### EXCERPT
════════════════════
Note, while accessibility-based approaches are well suited to predict interaction patterns like stem–loop or kissing hairpin interactions, they are still not able to model arbitrary interaction patterns. For instance, double kissing hairpin interactions can not be modeled correctly [57].

The first accessibility-based approach RNAup for the Nearest Neighbor model was introduced by Ulrike Mückstein and colleagues [24]. While it is still among the state-of-the-art prediction tools [27], its vast runtime requirements of O(n4) render it inapplicable for large-scale data analyses, such as genome wide target screens. This problem was tackled by Anke Busch and coworkers with IntaRNA [33, 34], which implements a heuristic version of an accessibility-based approach that extends fast hybridization-only recursions with ΔE penalties. IntaRNA results in a much lower O(n2) time complexity [33] when using precomputed or approximate ΔE terms, as introduced in [58]. A detailed introduction is also given in [45]. A similar heuristic extension was recently reported for TargetRNA2 [59]. Current versions of the initially hybridization-only approach RNAplex [54] and its webserver RNApredator [60] incorporate an approximate, position-specific accessibility model to increase prediction quality [61].

Example questions

  • Rewrite Eq 19 to directly compute the final interaction energy values from Eq 17.
  • Why can interaction patterns enclosing intramolecular base pairs (see Fig 4) not be predicted by the introduced basic accessibility-based approaches?

Implementation

All discussed algorithms and visualizations have been implemented in JavaScript. This enables client-side computation (no backend server hardware needed) as well as local download and application (from GitHub repository) for offline usage. Since all algorithms are dynamic-programming approaches, a generic inheritance hierarchy was implemented to reduce code redundancy and to simplify maintenance and extensibility. We use Knockout.js as the controller to bind input/output elements from within the HTML pages with the JavaScript data structures and computations.
════════════════════
[Collected data entries]
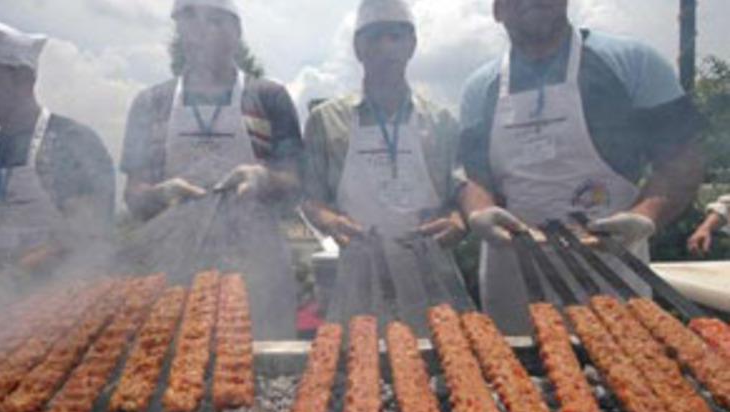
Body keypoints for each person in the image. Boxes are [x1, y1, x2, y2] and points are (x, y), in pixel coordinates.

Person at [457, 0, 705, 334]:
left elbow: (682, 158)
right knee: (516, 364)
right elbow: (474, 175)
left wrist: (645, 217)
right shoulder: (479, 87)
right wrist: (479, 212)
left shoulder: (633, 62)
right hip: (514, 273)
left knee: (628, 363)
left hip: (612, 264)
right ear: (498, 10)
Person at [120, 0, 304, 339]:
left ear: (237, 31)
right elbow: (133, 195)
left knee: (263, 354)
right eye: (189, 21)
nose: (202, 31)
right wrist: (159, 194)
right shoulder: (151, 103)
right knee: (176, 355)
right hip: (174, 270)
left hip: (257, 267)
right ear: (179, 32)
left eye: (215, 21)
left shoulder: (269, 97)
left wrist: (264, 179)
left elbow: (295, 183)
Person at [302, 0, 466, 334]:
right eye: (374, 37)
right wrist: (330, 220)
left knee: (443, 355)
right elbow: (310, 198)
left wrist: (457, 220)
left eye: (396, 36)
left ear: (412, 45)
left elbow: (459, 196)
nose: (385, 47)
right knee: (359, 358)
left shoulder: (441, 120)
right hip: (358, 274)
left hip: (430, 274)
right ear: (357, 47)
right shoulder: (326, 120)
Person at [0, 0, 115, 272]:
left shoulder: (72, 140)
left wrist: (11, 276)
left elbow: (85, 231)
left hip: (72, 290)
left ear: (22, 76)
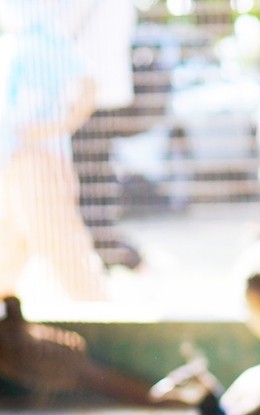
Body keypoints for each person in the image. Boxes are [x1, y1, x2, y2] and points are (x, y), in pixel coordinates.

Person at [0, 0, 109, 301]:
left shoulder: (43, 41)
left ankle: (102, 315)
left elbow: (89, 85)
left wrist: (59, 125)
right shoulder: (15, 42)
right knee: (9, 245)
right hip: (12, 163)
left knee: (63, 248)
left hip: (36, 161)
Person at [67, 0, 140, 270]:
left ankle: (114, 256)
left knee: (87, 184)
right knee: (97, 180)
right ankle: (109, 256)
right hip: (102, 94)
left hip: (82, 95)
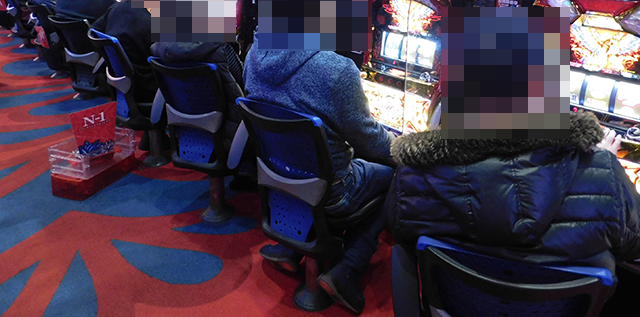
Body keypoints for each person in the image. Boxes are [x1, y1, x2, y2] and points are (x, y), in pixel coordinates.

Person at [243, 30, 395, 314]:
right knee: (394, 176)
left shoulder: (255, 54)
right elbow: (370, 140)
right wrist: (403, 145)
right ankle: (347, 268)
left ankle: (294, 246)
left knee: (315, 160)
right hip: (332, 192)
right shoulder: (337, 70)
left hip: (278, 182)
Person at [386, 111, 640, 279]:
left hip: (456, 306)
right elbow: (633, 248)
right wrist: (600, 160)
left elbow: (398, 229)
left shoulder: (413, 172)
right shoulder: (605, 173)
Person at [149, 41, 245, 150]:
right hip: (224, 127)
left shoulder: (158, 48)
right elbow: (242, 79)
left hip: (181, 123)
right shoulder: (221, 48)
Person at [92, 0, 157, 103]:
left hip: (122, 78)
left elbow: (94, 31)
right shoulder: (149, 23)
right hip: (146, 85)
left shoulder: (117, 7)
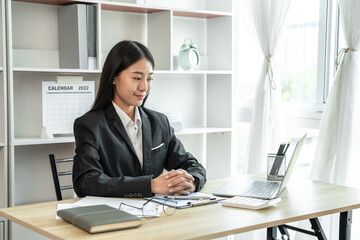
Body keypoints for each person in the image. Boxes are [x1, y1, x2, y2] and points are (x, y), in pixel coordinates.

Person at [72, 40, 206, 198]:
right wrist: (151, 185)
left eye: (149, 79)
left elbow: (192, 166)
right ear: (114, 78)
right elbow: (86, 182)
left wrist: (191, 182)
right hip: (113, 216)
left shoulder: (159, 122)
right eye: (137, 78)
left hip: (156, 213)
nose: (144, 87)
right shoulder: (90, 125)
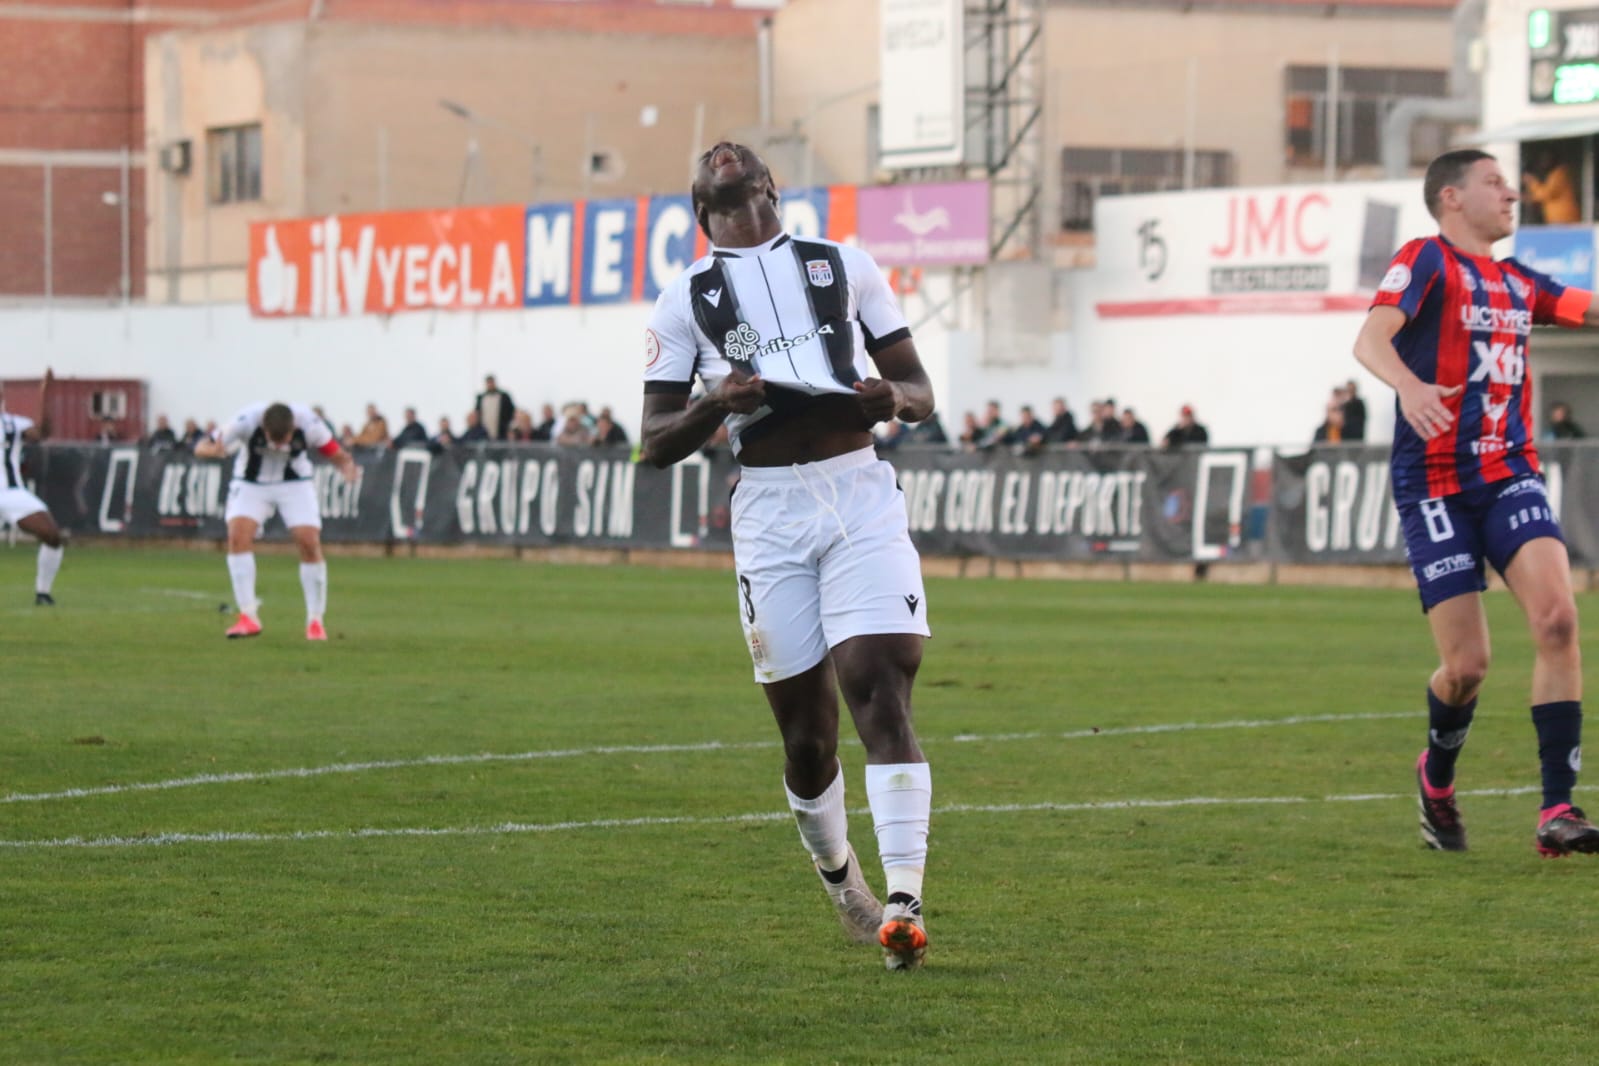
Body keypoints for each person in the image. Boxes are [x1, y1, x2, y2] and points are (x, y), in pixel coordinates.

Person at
════════════════════
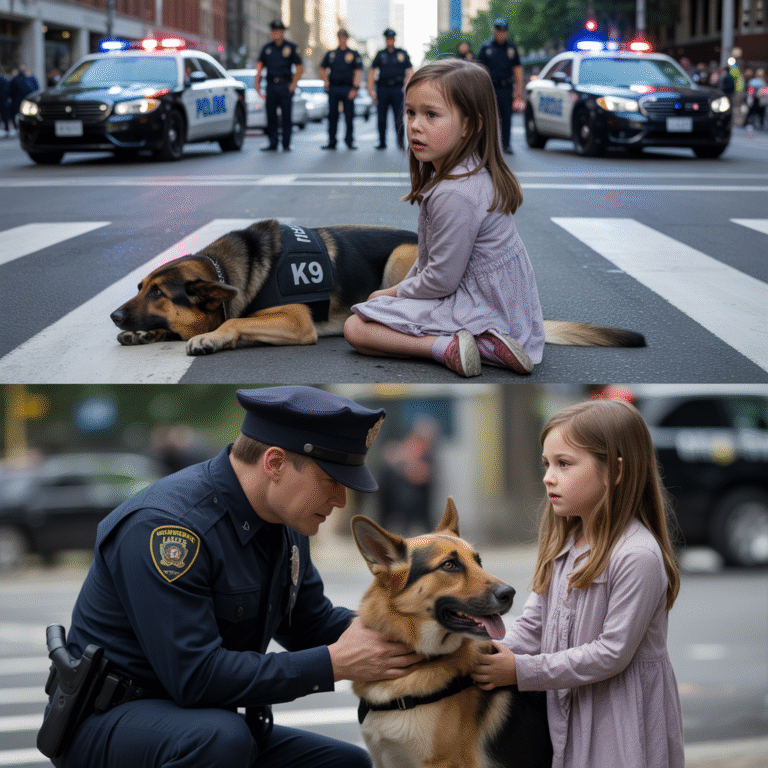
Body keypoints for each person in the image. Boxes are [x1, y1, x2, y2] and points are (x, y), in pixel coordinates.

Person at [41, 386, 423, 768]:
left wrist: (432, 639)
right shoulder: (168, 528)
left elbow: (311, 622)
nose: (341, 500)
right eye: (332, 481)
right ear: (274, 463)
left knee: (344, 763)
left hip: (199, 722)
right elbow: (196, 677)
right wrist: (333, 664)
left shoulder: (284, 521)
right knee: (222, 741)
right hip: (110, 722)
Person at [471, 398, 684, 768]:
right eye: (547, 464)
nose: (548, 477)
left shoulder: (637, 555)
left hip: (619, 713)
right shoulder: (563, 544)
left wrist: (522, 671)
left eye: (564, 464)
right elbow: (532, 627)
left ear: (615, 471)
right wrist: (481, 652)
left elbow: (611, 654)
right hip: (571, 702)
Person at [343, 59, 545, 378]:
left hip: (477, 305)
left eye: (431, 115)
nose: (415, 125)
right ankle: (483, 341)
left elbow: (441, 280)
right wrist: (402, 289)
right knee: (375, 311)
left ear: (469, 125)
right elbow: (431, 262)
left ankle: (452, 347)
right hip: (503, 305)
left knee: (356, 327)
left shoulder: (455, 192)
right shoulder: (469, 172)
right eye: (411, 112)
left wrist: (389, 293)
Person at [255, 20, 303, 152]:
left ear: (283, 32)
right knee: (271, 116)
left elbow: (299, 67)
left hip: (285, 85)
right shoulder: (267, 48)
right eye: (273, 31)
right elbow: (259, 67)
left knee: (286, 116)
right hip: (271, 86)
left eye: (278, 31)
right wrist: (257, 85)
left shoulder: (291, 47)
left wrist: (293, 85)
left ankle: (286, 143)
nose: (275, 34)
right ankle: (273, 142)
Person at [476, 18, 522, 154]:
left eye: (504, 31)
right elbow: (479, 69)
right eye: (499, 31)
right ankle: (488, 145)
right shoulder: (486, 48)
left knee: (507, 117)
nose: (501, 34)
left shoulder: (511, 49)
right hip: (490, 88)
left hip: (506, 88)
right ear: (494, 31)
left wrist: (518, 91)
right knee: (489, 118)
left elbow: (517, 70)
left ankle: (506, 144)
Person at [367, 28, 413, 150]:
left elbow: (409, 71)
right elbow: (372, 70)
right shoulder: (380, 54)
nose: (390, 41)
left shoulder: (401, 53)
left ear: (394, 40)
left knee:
════════════════════
### USING THE INFORMATION
1. Rewrite the excerpt on RNA interaction prediction starting at "Example questions" and ending at "basic accessibility-based approaches?", using "internal" in place of "intramolecular".
2. Carry on the excerpt on RNA interaction prediction past its final sentence.
None of the records are needed for this work.

### ANSWERS TO THE EXERCISES
1.
Example questions

  • Rewrite Eq 19 to directly compute the final interaction energy values from Eq 17.
  • Why can interaction patterns enclosing internal base pairs (see Fig 4) not be predicted by the introduced basic accessibility-based approaches?

2.
Conclusion

The understanding of RNA structure and RNA–RNA interaction prediction approaches is central to ensure correct result interpretation and an awareness of their limitations, both essential to avoid wrong conclusions. Furthermore, it ensures proper embedding in RNA-related analysis pipelines or their extension to new fields of applications.

To gain this level of understanding, the original literature is often of limited didactic value, since scientific articles are typically not meant for educational use. Thus, approaches are either represented on a very detailed expert level or sketched briefly, since the manuscript focuses on the biological results rather than algorithmic details.

Here, we provide a compact summary of the relevant theoretical background for the most common algorithmic approaches and their state-of-the-art instances currently used. Algorithms are stripped from complicating energy model details to enable an easy understanding of the underlying concepts and the resulting limitations. Furthermore, we provide web-based implementations and visualizations of all presented approaches for their ad hoc use. The latter is of importance, since example-driven (self-)study is known to significantly foster learning and understanding. To further support such self-learning efforts based on our manuscript and web service, we provide small exemplary tasks for each algorithm group that can be tackled using our web implementations.

The web service [62] is being continually extended with the implementation and visualization of additional methods. Planned implementations cover pseudoknotted (crossing) structure prediction approaches as well as comparative approaches for RNA structure and RNA–RNA interaction prediction, e.g., discussed in [57].

Eventually, we provide both a comprehensive review of current RNA thermodynamic-focused prediction approaches to spark ideas for new approaches and interactive teaching material, which will help ensure that available tools are correctly applied and interpreted.

Acknowledgments

We thank Florian Eggenhofer for helpful comments and Sita J. Saunders for her thorough language corrections.